Sure, done. I reused and renamed a note from uninit variable diagnostics.

rsmith added inline comments.Apr 14 2016, 5:20 PM
lib/Sema/SemaDecl.cpp
6445–6453

I would prefer for us to produce the -Wshadow "modifying shadowed" warning where it applies, even when -Wshadow-all is enabled. The usual model is to act as if -W* flags are just a filter over the diagnostic output, and this diverges from that.

Is the goal to ensure that -Wshadow-field-in-constructor diagnoses all constructor parameter / field shadowing, even if -Wshadow is not enabled?

rnk added inline comments.Apr 15 2016, 9:35 AM
lib/Sema/SemaDecl.cpp
6445–6453

Well, if we do that we'll get two warnings about the shadowed field: one on the site of the parameter declaration and another on the modification. That felt a bit redundant.

I can remove the if/else and we'll get the behavior you're asking for. Most users will not use -Wshadow-all, and even if they do they'll only see the double diagnostic in very rare cases.

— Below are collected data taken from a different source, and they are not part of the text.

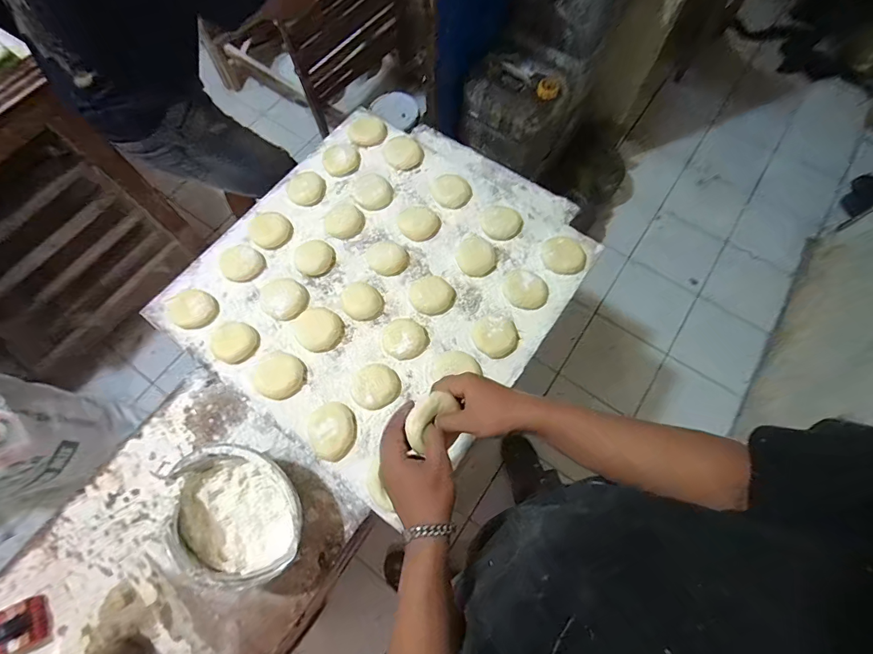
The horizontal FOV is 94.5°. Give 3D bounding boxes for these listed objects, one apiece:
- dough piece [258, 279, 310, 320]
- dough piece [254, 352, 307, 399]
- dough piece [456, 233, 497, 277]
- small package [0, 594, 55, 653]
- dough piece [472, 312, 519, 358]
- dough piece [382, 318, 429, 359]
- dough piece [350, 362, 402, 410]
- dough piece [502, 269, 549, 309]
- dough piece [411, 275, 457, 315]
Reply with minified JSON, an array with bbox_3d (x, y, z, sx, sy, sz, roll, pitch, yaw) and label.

rnk updated this revision to Diff 54206.Apr 19 2016, 8:58 AM
  • Address review comments
  • Add -Wshadow-all and -Wshadow-field-in-constructor, also address review comments
  • Warn twice under -Wshadow-all if a shadowing parameter is modified
rsmith added inline comments.Apr 19 2016, 10:33 AM
lib/Sema/SemaDecl.cpp
6445–6453

Here's what I was thinking:

  • The new warning goes in its own group, say -Wshadow-field-in-constructor-modified
  • The new warning group is part of both -Wshadow and -Wshadow-field-in-constructor
  • We produce the -Wshadow-field-in-constructor warning from ActOnPopScope whenever we remove something from the map.

This means that our behavior is as if -W flags filter our warning output, and we only get one warning for each instance of shadowing, and -Wshadow-field-in-constructor can be used to control all constructor-parameter-shadows-field warnings (and even obscure cases like -Wshadow -Wno-shadow-field-in-constructor do what they look like they should do).

rnk updated this revision to Diff 55044.Apr 26 2016, 11:13 AM
  • Implement suggestions to avoid warning twice
rsmith accepted this revision.Apr 27 2016, 2:51 PM
rsmith edited edge metadata.
rsmith added inline comments.
include/clang/Basic/DiagnosticGroups.td
341–342

Should ShadowFieldInConstructorModified be a subgroup of ShadowFieldInConstructor? I'd expect -Wshadow-field-in-constructor to enable both.

lib/Sema/SemaDecl.cpp
6444

existance -> existence

This revision is now accepted and ready to land.Apr 27 2016, 2:51 PM
rnk updated this revision to Diff 55359.Apr 27 2016, 4:48 PM
rnk edited edge metadata.
  • address comments
This revision was automatically updated to reflect the committed changes.